== RECORDS TO USE ==

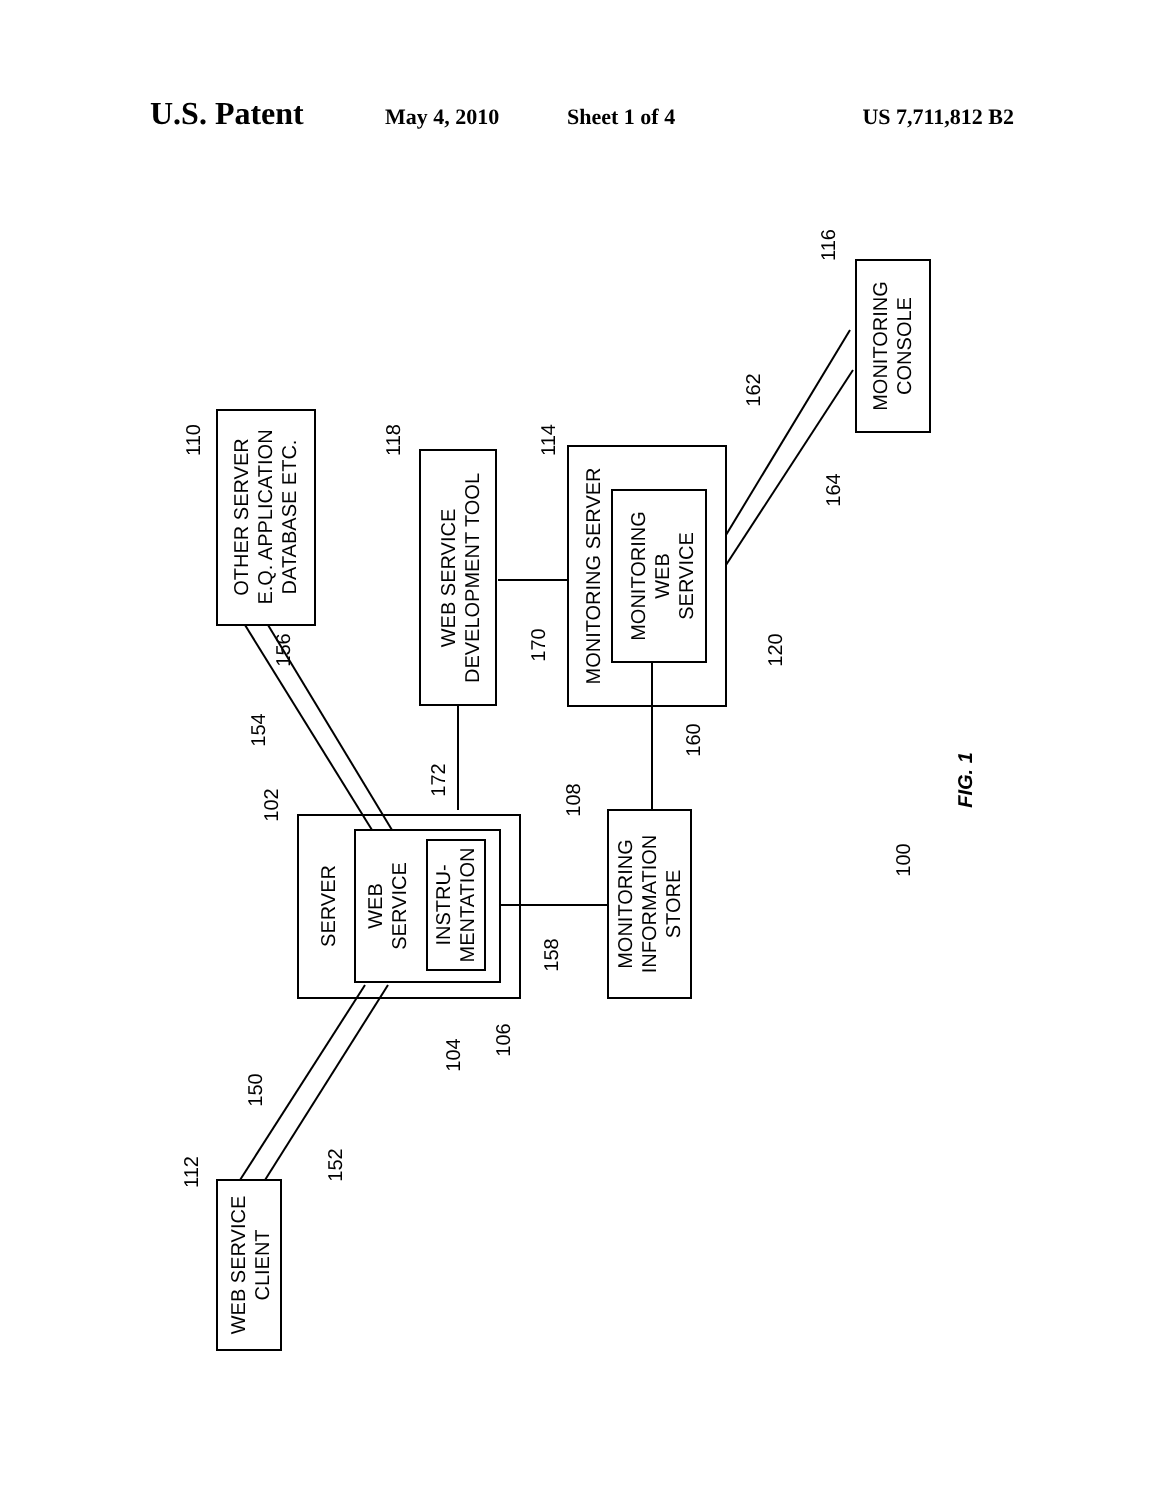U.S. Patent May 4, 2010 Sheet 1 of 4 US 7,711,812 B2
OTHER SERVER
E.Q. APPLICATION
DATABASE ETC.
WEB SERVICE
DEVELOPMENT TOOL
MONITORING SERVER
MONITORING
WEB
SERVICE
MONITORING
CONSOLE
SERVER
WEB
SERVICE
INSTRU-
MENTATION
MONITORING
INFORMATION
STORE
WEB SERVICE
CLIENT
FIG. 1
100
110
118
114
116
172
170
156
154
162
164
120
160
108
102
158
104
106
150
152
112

===

*WHAT YOU NEED TO DO:*
Skipping the pictures, transcribe each line above exactly as it appears.

*TASK RESPONSE:*
U.S. Patent May 4, 2010 Sheet 1 of 4 US 7,711,812 B2
OTHER SERVER
E.Q. APPLICATION
DATABASE ETC.
WEB SERVICE
DEVELOPMENT TOOL
MONITORING SERVER
MONITORING
WEB
SERVICE
MONITORING
CONSOLE
SERVER
WEB
SERVICE
INSTRU-
MENTATION
MONITORING
INFORMATION
STORE
WEB SERVICE
CLIENT
FIG. 1
100
110
118
114
116
172
170
156
154
162
164
120
160
108
102
158
104
106
150
152
112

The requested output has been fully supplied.